The decisions made by Boris Johnson’s Conservative government have had a direct impact on the lives — and deaths — of thousands across the United Kingdom. When lives are at stake, accountability becomes paramount. It was this fundamental truth, alongside growing personal anxieties, that compelled me to write my first blog on the government’s handling of the coronavirus crisis on 28 May 2020. The response was swift and polarised — drawing both criticism and praise.

Throughout history, governments have risen and fallen on the strength of their decisions. Yet in today’s era of “fake news” and a largely compliant media landscape, Johnson’s administration seems to operate with near impunity. His American counterpart once arrogantly declared, “I could shoot somebody and not lose voters.” This chilling admission reflects a dangerous disconnect: a leader unaccountable to a passive electorate. Boris Johnson and his government mirror this same national complacency — shielded by a weak opposition and an electorate reluctant to demand answers.

The UK government behaves like a sponge, absorbing public opinion but spinning it through a narrow populist ideology, endlessly bobbing and weaving through political icebergs. It doles out empty promises, deflects responsibility, and drowns discourse in a flood of meaningless soundbites. Behind the scenes, the administration panics as it struggles to maintain fragile political alliances, blinded by the delusion of representing a “one nation” party. The Prime Minister, terrified of media scrutiny, and a senior advisor bent on “draining the swamp” of the civil service, have fostered a toxic environment where effective governance is impossible.

Meanwhile, on the global stage, Donald Trump threatens to defund the World Health Organisation. At home, the UK government urges footballers to take wage cuts to support the NHS — yet ministers, many of whom are multi-millionaires drawing taxpayer-funded salaries, refuse to make any financial sacrifice themselves. This cynical pantomime serves only to distract from failures with lethal consequences.

Comparisons in UK media focus on countries hardest hit by the virus, such as the US, Spain, and Italy. Rarely are other nations held up — those managing better outcomes for their citizens. The Johnson government’s evasions cannot hide these uncomfortable questions:

  • Why is the UK’s testing capacity so woefully inadequate?
  • Why does the government only publish hospital death figures, excluding community and care home fatalities, unlike France or other countries?
  • Why are frontline NHS and care workers left without adequate personal protective equipment, while the government invests in symbolic gestures like badges?
  • Why did the government allow flights from some of the worst-affected regions without proper screening?

Closer to home, the Republic of Ireland cancelled large gatherings and St Patrick’s Day celebrations early on. The UK, by contrast, permitted events like the Cheltenham Festival, large concerts, and major sporting tournaments — even involving teams from heavily affected countries. At the time of writing, Ireland’s death toll stood at approximately 400, compared to 12,000 in the UK. Adjusted for population, that equates to 7.4 deaths per 100,000 in Ireland versus 17 deaths per 100,000 in the UK — more than double.
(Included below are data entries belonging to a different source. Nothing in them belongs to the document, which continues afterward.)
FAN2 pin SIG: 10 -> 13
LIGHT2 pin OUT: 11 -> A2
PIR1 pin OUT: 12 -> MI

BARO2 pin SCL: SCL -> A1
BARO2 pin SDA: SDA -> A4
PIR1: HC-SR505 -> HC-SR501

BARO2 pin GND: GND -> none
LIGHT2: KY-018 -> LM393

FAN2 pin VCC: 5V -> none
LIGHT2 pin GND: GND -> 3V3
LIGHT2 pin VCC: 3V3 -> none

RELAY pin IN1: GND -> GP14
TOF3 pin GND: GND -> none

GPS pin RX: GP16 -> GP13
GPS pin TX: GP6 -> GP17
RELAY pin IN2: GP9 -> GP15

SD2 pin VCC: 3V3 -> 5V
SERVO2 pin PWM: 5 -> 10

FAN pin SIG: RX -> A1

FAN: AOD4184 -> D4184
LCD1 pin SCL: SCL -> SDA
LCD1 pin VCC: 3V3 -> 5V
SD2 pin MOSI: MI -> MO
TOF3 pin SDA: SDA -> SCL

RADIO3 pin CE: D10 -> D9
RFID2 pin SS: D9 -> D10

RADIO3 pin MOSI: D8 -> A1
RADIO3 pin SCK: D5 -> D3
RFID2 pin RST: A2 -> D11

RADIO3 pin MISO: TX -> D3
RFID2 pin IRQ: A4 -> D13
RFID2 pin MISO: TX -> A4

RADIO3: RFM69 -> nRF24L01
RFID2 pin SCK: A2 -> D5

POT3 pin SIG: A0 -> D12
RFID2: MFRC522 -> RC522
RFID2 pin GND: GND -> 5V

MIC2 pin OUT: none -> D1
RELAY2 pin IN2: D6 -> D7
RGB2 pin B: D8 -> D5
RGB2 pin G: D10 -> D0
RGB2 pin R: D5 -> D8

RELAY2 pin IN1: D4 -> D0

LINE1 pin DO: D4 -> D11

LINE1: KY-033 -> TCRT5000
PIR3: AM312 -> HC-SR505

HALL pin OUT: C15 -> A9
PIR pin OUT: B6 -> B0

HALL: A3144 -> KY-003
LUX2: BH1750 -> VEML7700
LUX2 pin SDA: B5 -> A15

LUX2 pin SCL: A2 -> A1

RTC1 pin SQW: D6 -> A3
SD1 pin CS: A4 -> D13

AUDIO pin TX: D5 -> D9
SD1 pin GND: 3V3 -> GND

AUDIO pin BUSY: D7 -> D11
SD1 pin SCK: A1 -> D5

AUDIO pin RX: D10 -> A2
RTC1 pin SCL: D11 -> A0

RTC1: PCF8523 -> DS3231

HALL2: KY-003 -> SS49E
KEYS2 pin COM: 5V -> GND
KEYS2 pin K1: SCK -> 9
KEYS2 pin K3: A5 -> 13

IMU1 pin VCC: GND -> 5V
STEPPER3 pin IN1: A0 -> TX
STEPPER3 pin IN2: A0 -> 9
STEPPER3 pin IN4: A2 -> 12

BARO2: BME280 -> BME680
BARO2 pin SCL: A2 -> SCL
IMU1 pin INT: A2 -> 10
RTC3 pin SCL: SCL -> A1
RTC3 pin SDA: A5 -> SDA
Across the Atlantic, California — despite a dysfunctional White House — implemented bans on large gatherings as early as 9 March, followed by stricter limits. The state’s population density may be lower than Britain’s urban centres, but the key difference lies in taking the threat seriously from day one. Dr Neha Nanda, Medical Director of Infection Prevention at Keck Medicine, University of Southern California, told the BBC: “Even being one day ahead can have a huge impact… the mortality we will be able to avert is huge.”

No one yet knows how this pandemic will ultimately conclude for the UK, Ireland, or any nation. But the facts at this moment are stark: British citizens are dying at twice the rate of their Irish neighbours. This reality is neither abstract nor inevitable — it is a consequence of political choices and public health failures.

So why does our national press shy away from reporting this? Why is such a glaring disparity missing from the headlines?

When lives are literally on the line, the public deserves truth, transparency, and most of all, accountability.